### WHAT THE EXERCISE ASKS
Can you carry on the forum thread about replacing the reverse board and motor in a Lionel locomotive, starting right after the last line shown?

### EXCERPT

Content starts

Lol you would have thought they would have eliminated one if them to make things just a little easier. I didn't know if the ALT. Was some other acronym that Lionel used. I will order the part today and give you guys and update.


----------



## gunrunnerjohn (Nov 10, 2010)

Should do the trick if that's what you need. Note that frequently the motor dies and takes the reverse board with it. The smart money is on ordering the $8 motor as well.

6008008105 DC MOTOR W/ METAL GEAR / STARTER 4-4-2 / 4-4-0


----------



## Savian1973 (Jul 24, 2011)

Ugg I wish I would have known that earlier. I already placed an order for the board and it was $9 shipping. Oh well. I will look on ebay for the motor first then go back to Lionel's site.


----------



## Savian1973 (Jul 24, 2011)

*Problems found*


----------



## Savian1973 (Jul 24, 2011)




----------



## Savian1973 (Jul 24, 2011)




----------



## Savian1973 (Jul 24, 2011)

Anyone know how to test the motor as well? It wouldn't surprise me of this didn't go bad as well.
Thanks guys hopefully the pics help others with their e units or to show what can go bad


----------



## gunrunnerjohn (Nov 10, 2010)

Content ends

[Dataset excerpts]
Content starts

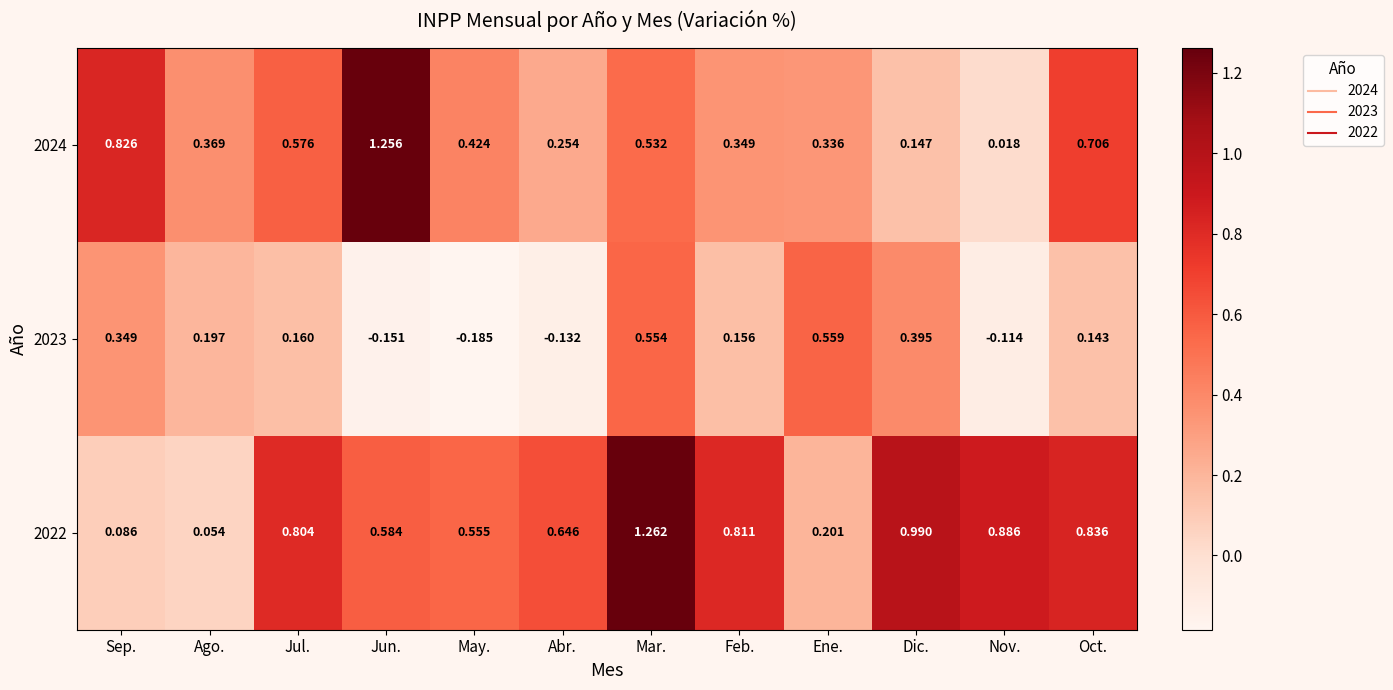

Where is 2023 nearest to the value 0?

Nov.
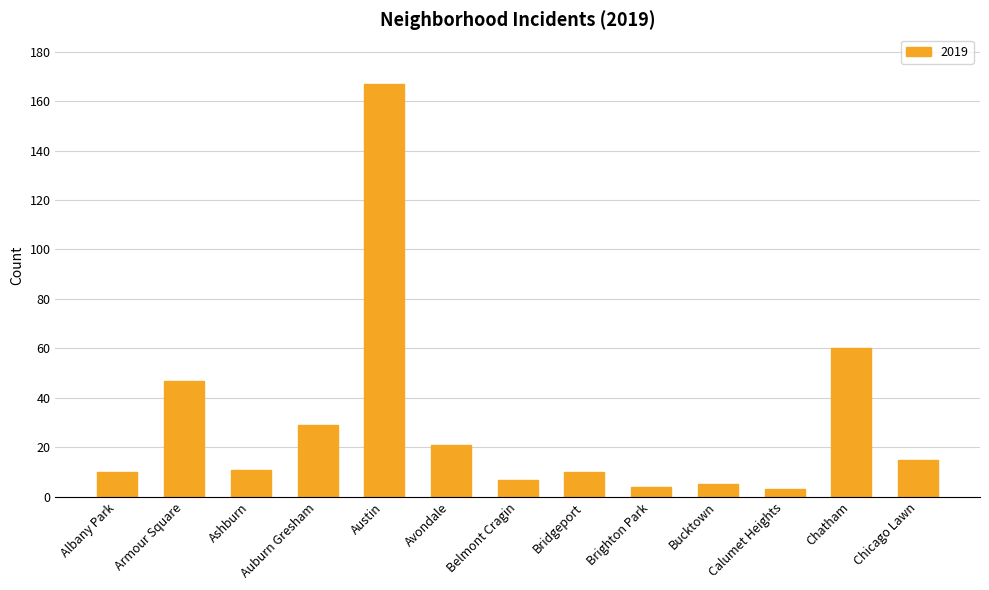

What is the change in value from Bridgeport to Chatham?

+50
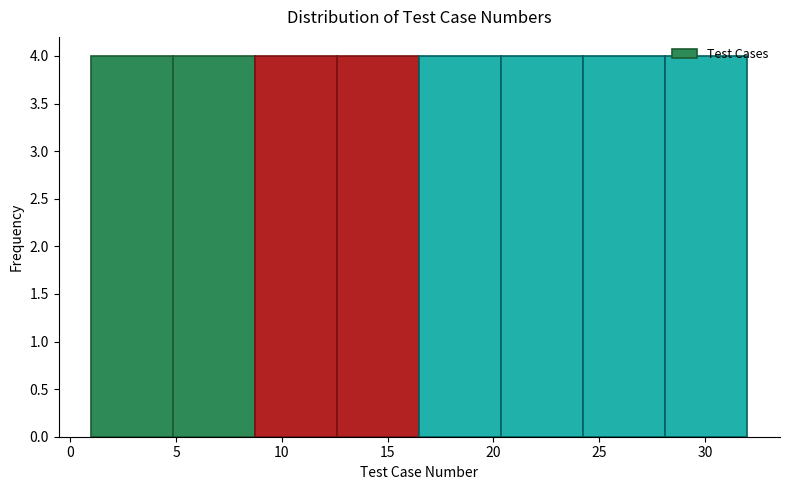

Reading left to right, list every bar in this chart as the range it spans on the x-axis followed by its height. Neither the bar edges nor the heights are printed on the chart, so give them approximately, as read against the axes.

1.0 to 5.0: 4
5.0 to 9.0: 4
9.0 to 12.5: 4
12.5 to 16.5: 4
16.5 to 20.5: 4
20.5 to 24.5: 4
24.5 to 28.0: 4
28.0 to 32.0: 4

Content ends

### ANSWER BOX
You can test the motor with a DC supply, but many times the motor will appear to run correctly on the bench and still not be good. Typically, I now replace both the motor and the reverse board if the board is bad. If just the motor goes, you can just replace the motor.


----------



## Savian1973 (Jul 24, 2011)

Thank you for all the information. So is the reverse board and E Unit the same thing? Unfortunately I did try a 9volt battery to see if the motor had anything however it had nothing. I called lionel and they told me they couldn't add the motor to my order since it was just about ready to ship. They said a org $9 something for shipping if the $8  lol they always find away to get ya.


----------



## gunrunnerjohn (Nov 10, 2010)

For common parts like these, I normally go to other suppliers that have a lower shipping charge. Try The Train Tender


----------



## Savian1973 (Jul 24, 2011)

Thanks I just ordered the motor and saved $6.


----------



## Savian1973 (Jul 24, 2011)

Gunrunner,
Just for thought what is a good Lionel engine or era to buy an engine from that parts are still plentiful yet the engine was built in the US? The guy I got the generator from said the early 60's Lionel engines are great and he stocks many of there parts. If this is true what would be a good one to pull 4-5 cars?

Thanks


----------



## sjm9911 (Dec 20, 2012)

I would look at some Lionel post war stuff. Take a look on e bay and if you like the way it looks etc. Google the engine number, or sights like tandem associates has descriptions etc. Depends on the look you want and what extras you want, smoke, light, magnetraction.


----------



## gunrunnerjohn (Nov 10, 2010)

What he said.  You need to define if you want steam or diesel, and also stuff like the road name, etc. There are tons of choices in post-war locomotives, and the fact that they're still around 50 years later is an indication of their lifespan!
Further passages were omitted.